Gang leader Ryan Joseph Black, 29, received the longest term, seven and a half years, with a man described as his "trusted lieutenant" William Johnston, 35, given six years and nine months at Belfast Crown Court on Friday.
Couriers and low level organisers Aiden McPartland, 32, and Mark Mulholland, 27, were handed terms of 22 and 24 months respectively while 33-year-old Anthony McStravick and James Turley, 53, were jailed for 15 and ten months respectively.
A seventh man, 38-year-old Warren Martin was jailed for 13 months.
Belfast Crown Court Judge David McFarland ordered that each man serve half his sentence in jail and half on licenced parole.
He also ordered that two cars seized in the huge police operation, a Ford Mondeo and a BMW 320, be sold, and along with £18,500 seized by police who smashed the smuggling ring, the proceeds should go to the Northern Ireland Cancer Fund for Children.
A major drugs manufacturing operation was uncovered in a city centre flat in 2010 as part of a proactive police probe called 'Operation Saggital' created to disrupt the gang.
In October 2010, Organised Crime Branch detectives seized herbal cannabis worth £900,000 from a lorry and a taxi in the Duncrue Road area of Belfast. Two men were arrested.
Two months later, in December, herbal cannabis worth £500,000 was seized after three vehicles - a lorry and two cars - were stopped at Apollo Road also in the city. Three men were arrested, including the leader of the crime gang Ryan Black.
On the same day, cannabis and cocaine worth £1.1 million was found at an upmarket apartment in Laganview Court, Belfast after it was raided.
It was being used by the gang to store cannabis and process cocaine. Following further enquiries, police arrested another two members of the gang.
They were sentenced at Belfast Crown Court on Friday after admitting their roles in the supply of class A, B and C drugs into Northern Ireland.
Arrested during the October operation was lorry driver Martin, from Windsor Terrace in Coagh, Co Tyrone and taxi driver McPartland, from Deramore Gardens in Belfast.
Black, whose address is barred from being published by order of the judge, was arrested during the December operation and the court heard that at the same time, officers uncovered a cannabis store at Laganview Court and items used to cut and process cocaine including car jacks, cutting agents, boards, scales, knives and industrial blenders.
Lorry driver Turley, from the Ballymore Road in Tandragee, Co Armagh and Mulholland, from Colonsay Park, Ballymena, Co Antrim were also arrested in December as the blocks of cannabis were exchanged.
The drugs had been smuggled into Belfast on ferries from Liverpool and then sent to the apartment to be processed and the court heard that in total, police seized a kilo of class A cocaine, 52,000 illicit tablets, 30 kgs of cannabis and £18,500 in cash.
All the items uncovered in the flat were forensically examined and as well as Black's DNA being found on many of them, scientists also found a profile matching that of McStravick, who is from Ailesbury Road, Belfast. His job had been to cut the cocaine.

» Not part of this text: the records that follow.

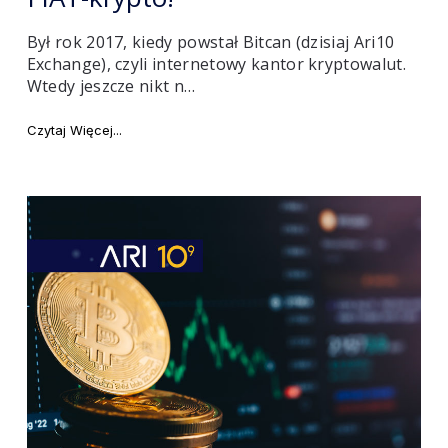
Był rok 2017, kiedy powstał Bitcan (dzisiaj Ari10
Exchange), czyli internetowy kantor kryptowalut.
Wtedy jeszcze nikt n…
ptowalut?"
"Ari10 Gateway: jak to się zaczęło? Cała prawda o br
Czytaj Więcej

Johnston, from Windermere Park, Belfast and Black both pleaded guilty to supplying and possessing with intent to supply drugs in class A, B and C.
Martin, McPartland, Mulholland and Turley all pleaded guilty to supplying or possessing cannabis with intent to supply and McStravick admitted a charge of supplying class A drugs.
A police statement said: "During a parallel investigation in England conducted by East Midlands Special Operations Unit a total of 11 individuals received convictions last year."
"Police believe today's convictions have stopped the flow of drugs into Northern Ireland which was being driven by this organised crime gang."
Organised Crime Branch Detective Superintendent Philip Marshall added: "This was a lengthy and complex proactive investigation into an organised crime gang which was bringing large quantities of controlled drugs into Northern Ireland.
"We have secured convictions against the gang leader and his deputy as well as their couriers and the individual responsible for mixing the cocaine. Working with colleagues in East Midlands Special Operations Unit, we have swept away a web of illegal drug supply covering Northern Ireland and part of England.
"The gang leader, Ryan Black, believed he could direct the activities of the gang from a safe distance and escape the reach of the law. But the investigation by Organised Crime Branch was of such a comprehensive and forensic nature that his plan failed. Both the gang leader and his associates have been made amenable.
"In Northern Ireland we have dismantled a gang responsible for large scale drugs importation."
Civil proceedings in relation to a number of properties which have been restrained as a result of this investigation are now scheduled to begin.